Faiz menjelaskan, terdapat sejumlah persyaratan yang harus dipenuhi pelaku usaha. Adapun persyaratannya yakni mencakup kualitas kemasan (packaging) yang baik, legalitas produk, termasuk izin dari Badan Pengawas Obat dan Makanan, serta standar kelayakan lainnya.
"Alhamdulillah teman-teman UMKM kita bisa memenuhi persyaratan tersebut. Pemerintah daerah juga mendampingi supaya mereka bisa memenuhi standar dan masuk ke pasar modern," ungkapnya.
Pemkab Batang berharap produk UMKM lokal semakin kompetitif, mampu menjangkau pasar lebih luas, sekaligus memperkuat pertumbuhan ekonomi daerah berbasis pelaku usaha lokal dengan adanya kolaborasi tersebut.
Bawa Kelengkeng Batang ke Pasar Nasional
Bupati Faiz juga membawa kelengkeng hasil petani milenial di Batang ke pasar nasional melalui jaringan Indomaret. Pihak ritel modern tersebut telah tertarik pada potensi di Batang sejak akhir 2025.
Dalam kerja sama dengan Pemkab Batang, Indomaret berperan sebagai penyerap hasil panen dan siap menjadi wadah bagi buah-buahan lokal Batang.
"Starting point-nya kemarin saat Pak Bupati melakukan ceremonial grand opening dari Selasa kemarin di Indomaret Fresh Jalan Alun-Alun Batang," ujar koordinator petani kelengkeng milenial Batang yang juga fasilitator pendamping Dinas Pertanian Kabupaten Batang, Aditya Reza Kusuma.

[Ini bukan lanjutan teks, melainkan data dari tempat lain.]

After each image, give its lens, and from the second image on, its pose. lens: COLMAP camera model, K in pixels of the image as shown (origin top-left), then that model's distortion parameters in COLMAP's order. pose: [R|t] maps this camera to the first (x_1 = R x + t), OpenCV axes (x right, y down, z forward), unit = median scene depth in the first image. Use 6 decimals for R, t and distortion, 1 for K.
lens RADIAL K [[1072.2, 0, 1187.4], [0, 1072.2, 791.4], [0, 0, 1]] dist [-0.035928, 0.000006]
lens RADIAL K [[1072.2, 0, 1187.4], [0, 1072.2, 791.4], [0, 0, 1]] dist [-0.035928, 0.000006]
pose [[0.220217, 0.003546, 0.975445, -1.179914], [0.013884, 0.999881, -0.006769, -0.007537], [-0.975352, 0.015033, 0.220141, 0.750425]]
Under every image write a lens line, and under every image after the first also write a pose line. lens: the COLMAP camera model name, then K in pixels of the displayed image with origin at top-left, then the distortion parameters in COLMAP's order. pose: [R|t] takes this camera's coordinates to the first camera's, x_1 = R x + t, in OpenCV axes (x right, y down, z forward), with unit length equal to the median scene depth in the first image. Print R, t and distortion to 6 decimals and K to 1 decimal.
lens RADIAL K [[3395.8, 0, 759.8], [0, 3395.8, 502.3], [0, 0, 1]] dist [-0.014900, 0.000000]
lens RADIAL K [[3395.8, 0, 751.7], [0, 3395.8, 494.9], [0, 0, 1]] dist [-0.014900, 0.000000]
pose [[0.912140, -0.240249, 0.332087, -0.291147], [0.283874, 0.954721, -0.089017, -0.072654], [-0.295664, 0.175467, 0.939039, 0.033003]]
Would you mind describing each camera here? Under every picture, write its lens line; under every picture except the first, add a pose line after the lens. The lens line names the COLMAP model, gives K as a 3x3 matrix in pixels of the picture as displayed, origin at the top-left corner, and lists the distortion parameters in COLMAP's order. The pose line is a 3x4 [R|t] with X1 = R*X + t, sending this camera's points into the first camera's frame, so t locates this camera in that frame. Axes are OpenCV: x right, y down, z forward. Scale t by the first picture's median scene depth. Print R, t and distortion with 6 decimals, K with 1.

Jumlah pohon kelengkeng di Batang saat ini diperkirakan mencapai 10 ribu batang, jika digabungkan dengan milik mandiri dan BUMDes. Adapun keunggulan kelengkeng di Batang seperti waktu panen yang bisa diatur.
"Kelengkeng ini punya keunikan yang tidak dimiliki oleh komoditas buah yang lain yaitu bisa diatur pembuahannya, waktu panenya itu bisa diatur Pak. Jadi kita nanti bisa membuat ada panenan, setiap minggu itu ada panenan. Jadi misalnya minggu pertama panenan dari Subah, minggu selanjutnya panenan dari wilayah Banyu Putih, minggu selanjutnya lagi wilayah Tersono, terus gitu nanti muter Pak berjenjang." ungkapnya.
Dalam tahap awal, Indomaret di Jakarta meminta pasokan sebanyak 500 kg per pekan dan di Jateng sekitar 100 kg hingga 500 kg per pekan. Jumlah tersebut ditargetkan untuk terus meningkat hingga 5 ton per pekan.